Le travail du comité a permis de soulever de nombreux problèmes. En fait, il y a tellement de problèmes avec ce projet de loi que je pourrais vous en parler pendant plusieurs heures. Je vais donc devoir me discipliner et aller à l’essentiel.
Je peux tout de même vous mentionner les aspects problématiques du projet de loi que je n’aborderai pas dans mon allocution par manque de temps. Je vais vous donner la liste de ce dont je ne parlerai pas. Je ne vous parlerai pas de l’absence de consultations avec les provinces, de l’absence d’un énoncé économique au moment où l’on votera sur le projet de loi, de l’incidence du projet de loi sur la dette du Canada, des effets inflationnistes de la mesure et des risques d’augmenter les prix à la consommation.
Voici les autres éléments dont je ne parlerai pas, soit la disparité entre les provinces, les coûts pour les provinces, les ententes entre celles-ci et le gouvernement fédéral, les retombées fiscales réelles ou imaginaires de la mesure, la discrimination entre les objets de culte des différentes religions, les risques d’erreur pour les commerçants dans le codage des articles détaxés, et par conséquent les risques de se trouver en défaut devant l’Agence du revenu du Canada, le tout sur deux années financières distinctes, les coûts et impacts particuliers pour le Québec, les effets contre-productifs du projet de loi ni la lourdeur pour les commerçants.
Enfin, je ne mentionnerai pas non plus les problèmes avec l’Agence du revenu du Canada en ce qui a trait au manque de ressources pour administrer la mesure et répondre aux commerçants qui ne s’y retrouveront pas, l’incidence pour les provinces ni la renonciation ou non des provinces ayant une taxe harmonisée à la compensation qu’elles auraient le droit de recevoir du gouvernement fédéral, montant estimé par le directeur parlementaire du budget à 1,3 milliard de dollars, qui pourrait s’ajouter si, effectivement, il n’y a pas de renonciation.

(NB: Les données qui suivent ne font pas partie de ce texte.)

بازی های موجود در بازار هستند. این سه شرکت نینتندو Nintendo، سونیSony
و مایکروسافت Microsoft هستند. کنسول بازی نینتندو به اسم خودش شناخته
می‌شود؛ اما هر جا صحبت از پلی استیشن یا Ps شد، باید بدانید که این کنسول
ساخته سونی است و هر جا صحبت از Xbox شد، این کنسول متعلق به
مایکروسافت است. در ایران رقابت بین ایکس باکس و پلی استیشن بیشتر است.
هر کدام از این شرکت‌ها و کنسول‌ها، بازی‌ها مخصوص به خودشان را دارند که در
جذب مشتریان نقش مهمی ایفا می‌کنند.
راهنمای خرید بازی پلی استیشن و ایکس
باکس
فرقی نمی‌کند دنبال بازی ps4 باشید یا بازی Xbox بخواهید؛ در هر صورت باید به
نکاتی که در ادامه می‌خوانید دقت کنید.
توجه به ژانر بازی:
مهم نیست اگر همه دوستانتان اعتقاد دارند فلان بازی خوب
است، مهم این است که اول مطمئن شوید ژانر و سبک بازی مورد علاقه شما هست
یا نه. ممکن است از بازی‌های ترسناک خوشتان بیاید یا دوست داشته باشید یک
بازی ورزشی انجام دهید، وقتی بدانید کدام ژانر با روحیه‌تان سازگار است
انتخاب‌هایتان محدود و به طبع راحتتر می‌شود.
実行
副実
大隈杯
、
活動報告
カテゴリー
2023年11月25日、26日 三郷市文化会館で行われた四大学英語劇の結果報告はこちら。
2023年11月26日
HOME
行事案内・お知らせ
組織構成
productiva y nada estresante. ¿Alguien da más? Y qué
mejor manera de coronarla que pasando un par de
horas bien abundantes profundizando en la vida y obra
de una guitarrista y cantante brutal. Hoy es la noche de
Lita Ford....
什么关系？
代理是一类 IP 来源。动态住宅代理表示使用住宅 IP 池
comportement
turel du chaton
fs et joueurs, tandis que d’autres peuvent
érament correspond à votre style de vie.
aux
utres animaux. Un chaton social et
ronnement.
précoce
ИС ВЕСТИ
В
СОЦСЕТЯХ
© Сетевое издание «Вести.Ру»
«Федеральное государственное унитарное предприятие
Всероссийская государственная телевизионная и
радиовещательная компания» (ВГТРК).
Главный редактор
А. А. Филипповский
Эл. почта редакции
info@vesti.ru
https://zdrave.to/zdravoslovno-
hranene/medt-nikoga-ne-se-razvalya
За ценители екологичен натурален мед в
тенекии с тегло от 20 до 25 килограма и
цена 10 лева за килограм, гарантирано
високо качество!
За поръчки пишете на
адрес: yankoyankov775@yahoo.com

Une fois ces 16 failles problématiques du projet de loi C-78 écartées de mon discours, il m’en restera 16 autres à aborder dans le cadre de mon intervention.
D’abord, voyons quel est l’objectif de ce projet de loi. Lors de son témoignage le 4 décembre dernier, la ministre Freeland l’a présenté ainsi :
L’inflation ralentit et les taux d’intérêt diminuent, mais nous savons que la vie est encore difficile pour les Canadiens et les Canadiennes. C’est pourquoi c’est le moment de leur donner un coup de pouce. Notre gouvernement ne peut pas fixer les prix à la caisse, mais nous pouvons mettre plus d’argent dans les poches des Canadiennes et des Canadiens pour les aider à acheter ce dont ils ont besoin et à économiser pour les choses qu’ils ont envie d’acheter.
Essentiellement, l’objectif du projet de loi est donc de mettre plus d’argent dans les poches des citoyens pendant deux mois, ce qui représente la durée de vie de la mesure fiscale prévue dans le projet de loi C-78.
En regard de cet objectif noble, le sénateur Forest s’est interrogé sur la pertinence de cette mesure.